- Lacking a Long-Term Investment Strategy
One critical oversight many newcomers to cryptocurrency make is not having a long-term investment strategy with clear financial goals and timelines. I’ve covered this topic in detail in a separate post, which I highly recommend reading. This mistake is the root of many others that follow. Without a solid long-term plan, achieving any substantial earnings in crypto, as well as in other investment areas, becomes nearly impossible.
- Over-Diversification
A frequent error observed among beginners—and not just newcomers—is over-diversification. It’s common to find portfolios with 50 to 100 different coins, under the misconception that this reduces risk through diversification. However, diversification strategies often fail in the volatile crypto market, a fact supported by data shared in my previous posts. This misconception is largely propagated by pseudo-experts on YouTube, whose main goal is to have you sign up on exchanges using their referral links. Warren Buffett’s quote is pertinent here: “Diversification is protection against ignorance for those who know what they are doing.” A portfolio of 50 coins doesn’t reduce risk; it significantly increases it, turning investment into gambling. Evaluate your portfolio critically, focusing on assets chosen based on thorough research versus those picked from YouTube recommendations.
- Speculative Approach
Many beginners in the cryptocurrency space plan for only 3-6 months ahead, which is dangerously short-sighted. A personal anecdote involves a friend who, in late 2018, asked whether it was a good time to buy Bitcoin. Despite Bitcoin’s price drop from $6,000 to $3,900 three months after his purchase, leading to a loss upon selling, the initial purchase decision remains irrelevant in the long-term view. Emotional decisions based on short-term planning can lead to significant losses. Building wealth with cryptocurrency requires a shift from speculative, short-term thinking to a more strategic, long-term approach.
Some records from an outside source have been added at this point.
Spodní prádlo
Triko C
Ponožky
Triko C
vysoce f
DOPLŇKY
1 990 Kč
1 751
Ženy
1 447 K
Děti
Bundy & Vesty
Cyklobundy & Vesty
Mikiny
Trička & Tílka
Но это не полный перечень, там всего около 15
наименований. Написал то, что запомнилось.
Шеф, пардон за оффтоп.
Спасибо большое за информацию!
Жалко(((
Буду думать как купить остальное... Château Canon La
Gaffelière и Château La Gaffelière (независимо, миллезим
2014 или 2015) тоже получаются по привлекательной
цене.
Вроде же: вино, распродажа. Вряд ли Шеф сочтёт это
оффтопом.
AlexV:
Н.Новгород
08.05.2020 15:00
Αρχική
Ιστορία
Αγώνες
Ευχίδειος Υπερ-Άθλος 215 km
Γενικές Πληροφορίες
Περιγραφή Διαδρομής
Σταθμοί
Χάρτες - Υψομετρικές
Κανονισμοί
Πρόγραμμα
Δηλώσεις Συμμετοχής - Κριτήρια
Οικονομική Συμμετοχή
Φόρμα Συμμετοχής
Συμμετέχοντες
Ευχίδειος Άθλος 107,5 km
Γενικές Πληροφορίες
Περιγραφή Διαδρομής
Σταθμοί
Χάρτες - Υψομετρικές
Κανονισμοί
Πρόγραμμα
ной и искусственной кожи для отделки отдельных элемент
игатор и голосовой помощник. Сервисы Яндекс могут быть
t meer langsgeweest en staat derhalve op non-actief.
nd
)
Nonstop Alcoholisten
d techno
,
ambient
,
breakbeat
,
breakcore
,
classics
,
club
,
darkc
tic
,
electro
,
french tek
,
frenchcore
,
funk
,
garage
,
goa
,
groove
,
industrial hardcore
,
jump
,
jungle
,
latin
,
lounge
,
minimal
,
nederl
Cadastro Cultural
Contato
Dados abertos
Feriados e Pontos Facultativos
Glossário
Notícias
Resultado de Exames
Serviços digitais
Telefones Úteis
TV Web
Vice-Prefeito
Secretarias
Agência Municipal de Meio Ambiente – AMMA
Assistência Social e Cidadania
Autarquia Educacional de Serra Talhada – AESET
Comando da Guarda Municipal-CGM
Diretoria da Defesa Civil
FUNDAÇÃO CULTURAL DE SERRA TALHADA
- Ignoring DeFi for Asset Holding
Over 50% of investors, according to my latest survey, do not use DeFi (Decentralized Finance) tools to increase their earnings, missing out on significant opportunities. While holding assets long-term is a sound strategy, ignoring the potential of DeFi tools like staking, lending markets, and liquidity pools without impermanent loss (e.g., BTC.B/WBTC) limits portfolio growth. Simple participation in DeFi can substantially increase portfolio returns, especially in a bullish market.